El arte de pensar con el corazón: Octavio Paz
El mejor regalo que puede hacerse uno de los poetas más generosos del mundo, sin ser vanidoso, es pasar a la eternidad.
Aun siendo un arte que depende de la contribución del lector por excelencia; expreso para los sensibles, solidarios tanto con el lenguaje como con los demás poetas, la literatura exige un gesto egoísta por excelencia, un momento de gloria personal, una muestra para la posteridad, a fin de pasar a ser una celebridad. No es nada sencillo encontrar un instante tan solemne e íntimo sin traicionar la condición de poeta solidario admirado en el mundo. Hay que evitar la vanidad, trascender a destiempo, porque, en caso contrario, se pierde el encanto y se rompe la belleza.
La cuestión es aguardar y comparecer cuando se escribe, de manera que, mientras tanto, se impone actuar como uno más y participar de la rutina. Así procedió Octavio Paz cuando fue galardonado por la academia sueca con el premio Nobel de Literatura. Allí, en Estocolmo, caminó al estrado, era fácil distinguir a Paz. A ojos de los lectores, la cuestión es no ser reaccionario. Es entonces, en una situación dramática, cuando aparece el genio y la suerte más banal se convierte en una obra de arte.

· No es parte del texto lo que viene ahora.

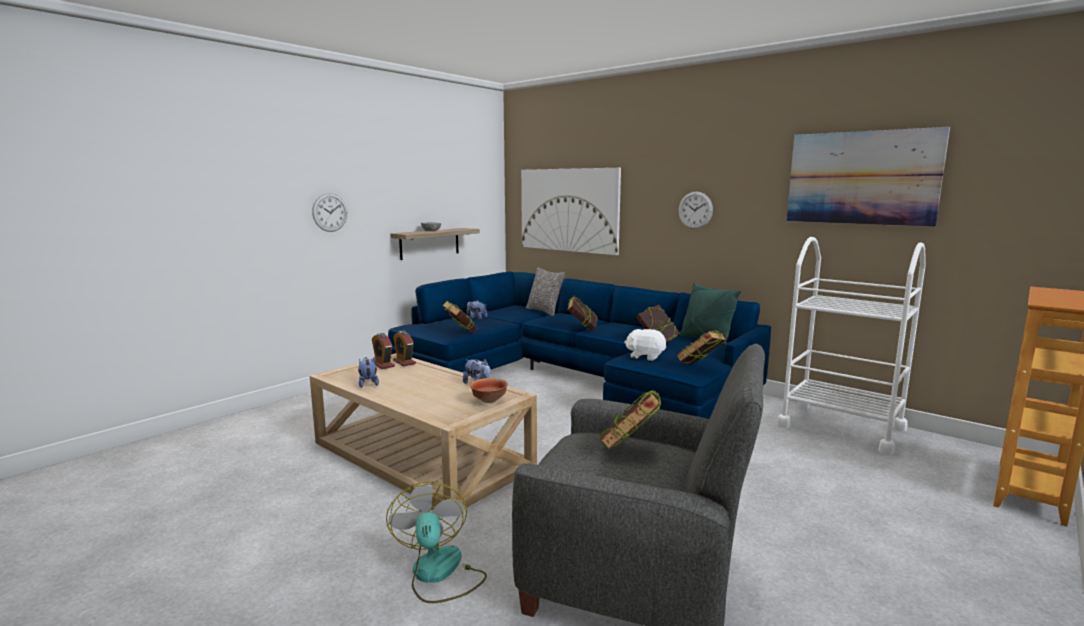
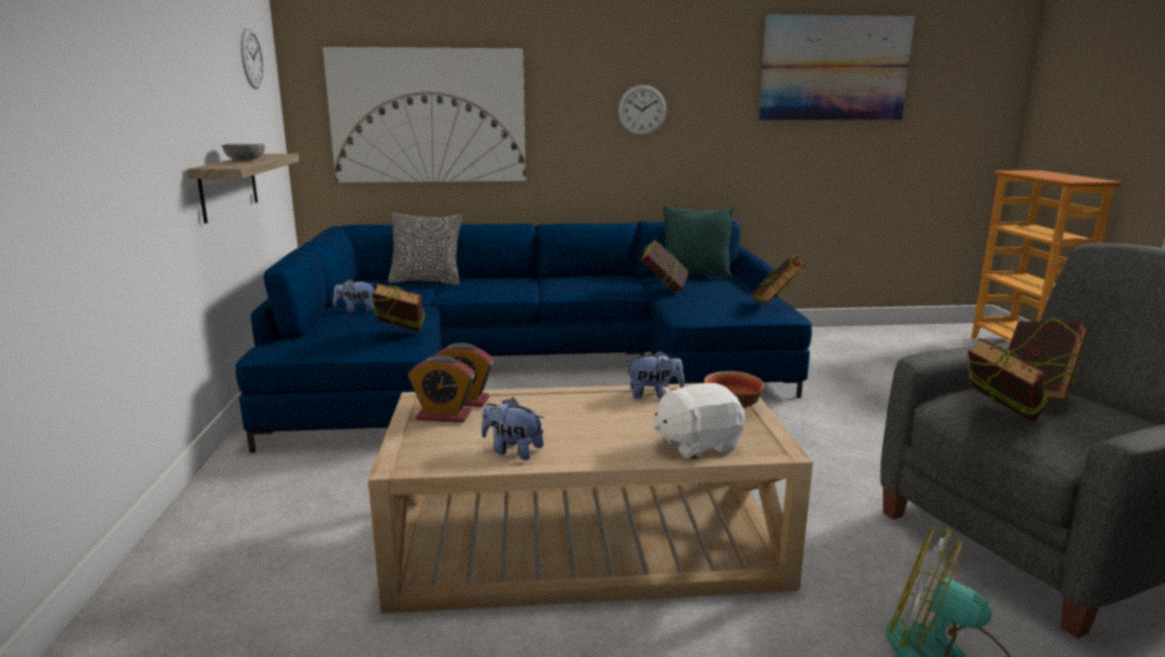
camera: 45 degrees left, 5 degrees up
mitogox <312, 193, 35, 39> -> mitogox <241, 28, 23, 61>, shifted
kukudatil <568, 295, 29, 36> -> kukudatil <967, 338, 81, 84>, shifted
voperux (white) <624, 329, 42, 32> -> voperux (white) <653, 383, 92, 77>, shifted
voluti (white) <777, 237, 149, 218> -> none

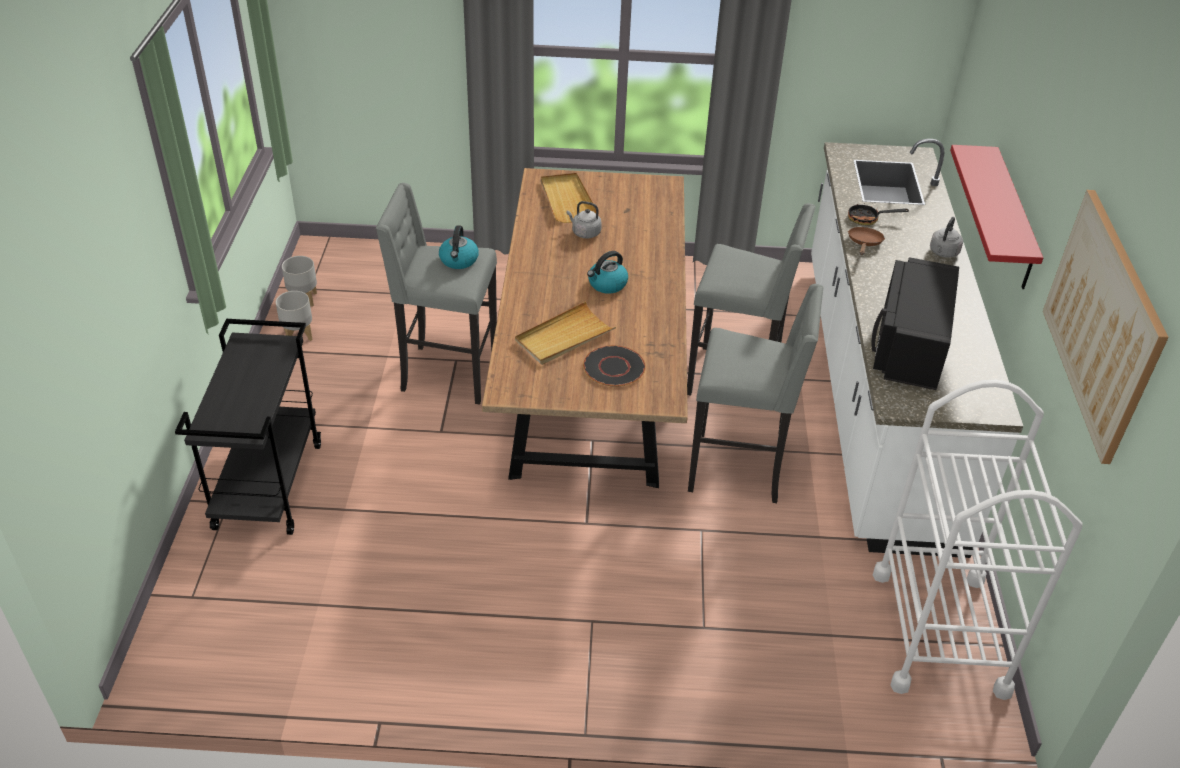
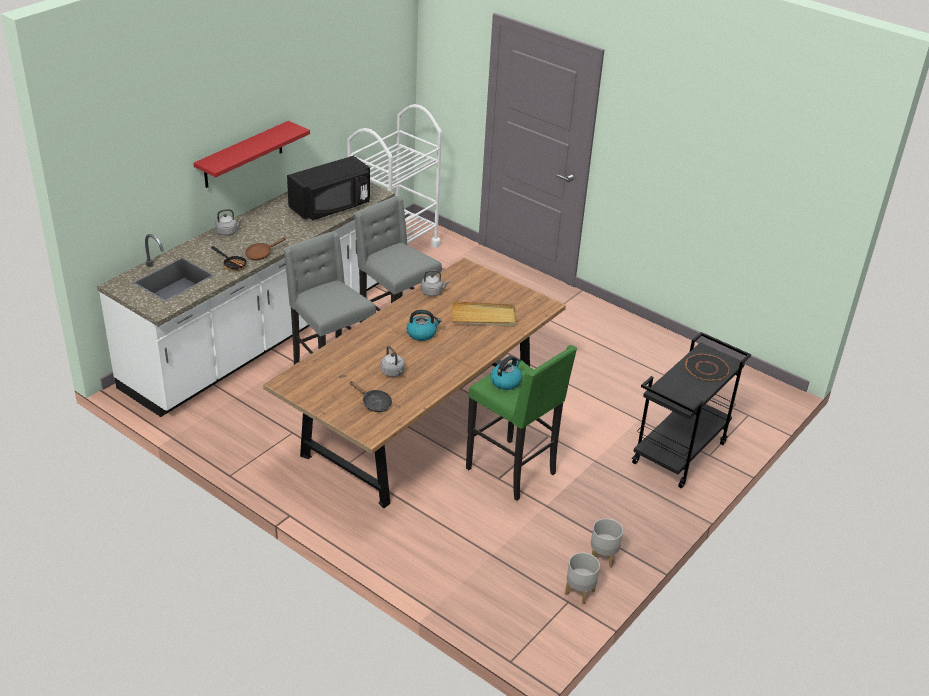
camera: 145 degrees left, 5 degrees down
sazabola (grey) <376, 183, 121, 221> -> sazabola (green) <466, 345, 111, 156>
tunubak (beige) <541, 173, 58, 50> -> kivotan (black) <349, 381, 43, 31>
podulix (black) <583, 345, 63, 42> -> podulix (black) <685, 354, 44, 27>, shifted
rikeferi <1043, 190, 126, 274> -> none
none -> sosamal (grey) <421, 270, 29, 26>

Paz había condensado la esencia del pueblo mexicano. La figura de la poesía latinoamericana fue consecuente con el currículo propio de un joven que estudió en las facultades de Derecho y Filosofía y Letras de la Universidad Nacional Autónoma de México (UNAM) y que a los veintitrés fue a España, durante la guerra civil, como miembro de la delegación mexicana al Congreso Antifascista. Se volvió diplomático y lo enviaron a Francia, fue ahí donde le presentaron el surrealismo. El mismo Paz reconoce que en su formación fueron “fundamentales” los surrealistas con los que hizo amistad en el 47. Publica en Francia también, El laberinto de la soledad, un ensayo antropológico sobre los pensamientos y la identidad mexicanos. A Paz no le falta ningún premio, tampoco el Cervantes, y si no ha aceptado algún premio es porque alguna vez dijo en vida que “la relativa inmortalidad de las obras literarias y artísticas la da la calidad”. Delegado en la India y Japón, fue profesor en Estados Unidos y nunca olvido que fue originario de México. Siempre tuvo a la presente la idiosincrasia de su pueblo y eso es rescatable.

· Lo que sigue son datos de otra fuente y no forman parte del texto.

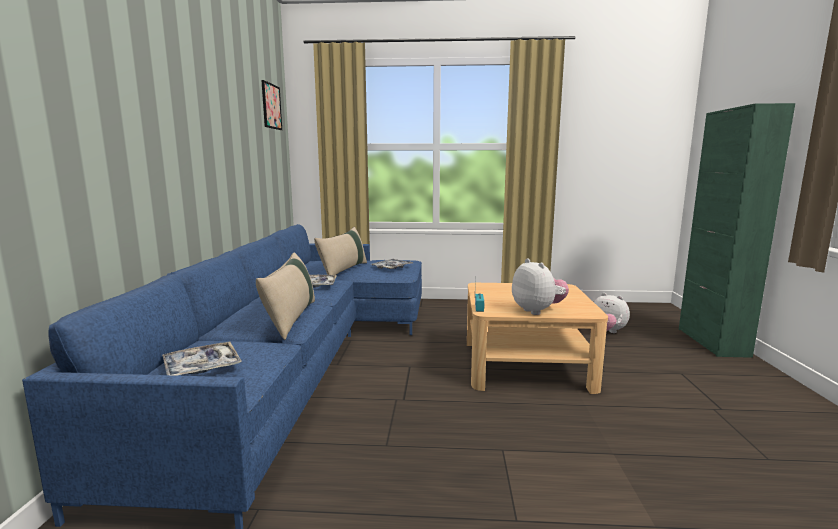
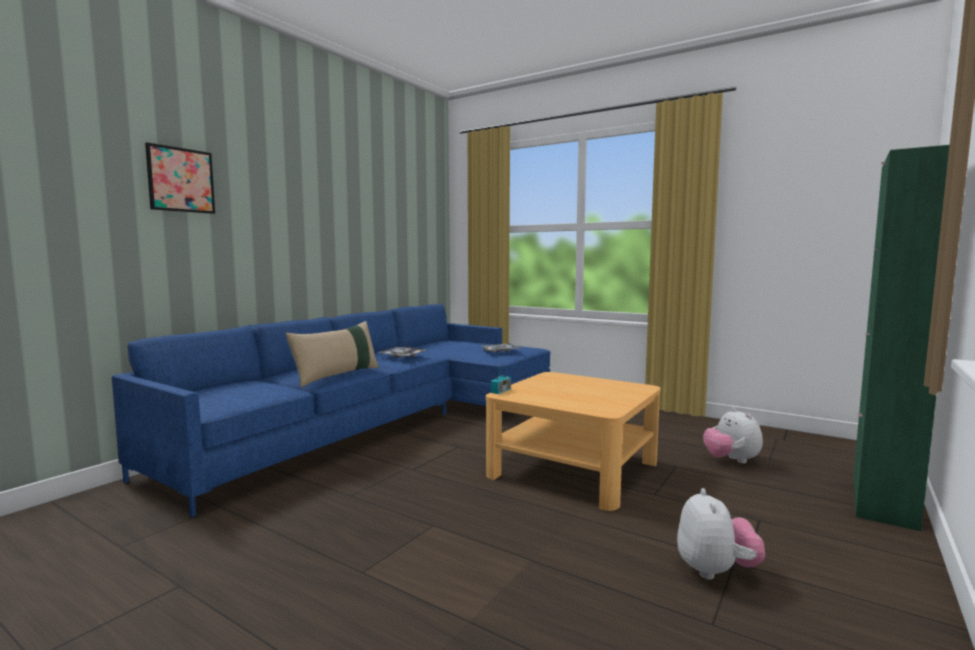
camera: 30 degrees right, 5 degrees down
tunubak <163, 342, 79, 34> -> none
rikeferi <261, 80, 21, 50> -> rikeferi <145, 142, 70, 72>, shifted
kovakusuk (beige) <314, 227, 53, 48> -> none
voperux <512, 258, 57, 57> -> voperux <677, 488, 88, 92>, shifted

Ya en su estilo, Paz siempre se caracterizó por su inconformidad. Resaltaba por la búsqueda de un estilo propio y es por eso que no se le puede encasillar ni buscarle un parecido con otro poeta. Al inicio fue neomodernista, trabajaba en lo existencial, y a veces, jugaba con el surrealismo. No hay etiqueta que le quede mal porque los que intentan archivarlo terminan encantados. Lo que, sin embargo, termina por asombrarnos es la responsabilidad de escribir lo que sentía. A pesar de sus cambios de pensar en lo que respecta a política, nunca se alejó de la gente. Siempre pensó con el corazón.

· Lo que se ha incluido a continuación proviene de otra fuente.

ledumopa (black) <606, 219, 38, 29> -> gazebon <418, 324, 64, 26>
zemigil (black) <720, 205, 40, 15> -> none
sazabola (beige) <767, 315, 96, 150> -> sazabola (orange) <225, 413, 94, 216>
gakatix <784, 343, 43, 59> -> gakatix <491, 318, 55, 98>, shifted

Al decir que fue un inconforme, me refiero a que fue un poeta que era feliz y volaba entre su obra. Estuvo siempre a la vanguardia de los cambios que ocurrían en la poesía y siempre estuvo experimentando; es por eso que su poesía, como toda poesía que busca mostrar algo más que evidente, terminó siendo una muestra única e irrepetible. Es un poeta que trabaja con imágenes de gran belleza. Siempre estuvo preocupado por la condición humana y social, presente en sus primeros trabajos. Luego ya maduro, se enfocó en el individuo, su soledad y la imposibilidad de comunicarse. Paz trabajo también con los topoemas, que no es más que poesía espacial, poesía opuesta a lo convencional (tiempo y discurso). Un topoema es una gran muestra de sus ganas de encontrar algo nuevo, que rompa esquemas, dándole mucho énfasis a lo sugerente y lo expresivo.
Octavio Paz, en los últimos 40 años, cambió la manera de entender poesía en Latinoamérica. En vida no solo hizo buenos a los demás, sino que fue capaz de mejorarse a sí mismo y reivindicarnos. Ha habido y hay muy buenos poetas en la literatura. Pocos, en cualquier caso, como Paz, que fueron canonizados por el Nobel. El mejor regalo que puede hacerse uno de los poetas más generosos del mundo, sin ser vanidoso, es pasar a la eternidad.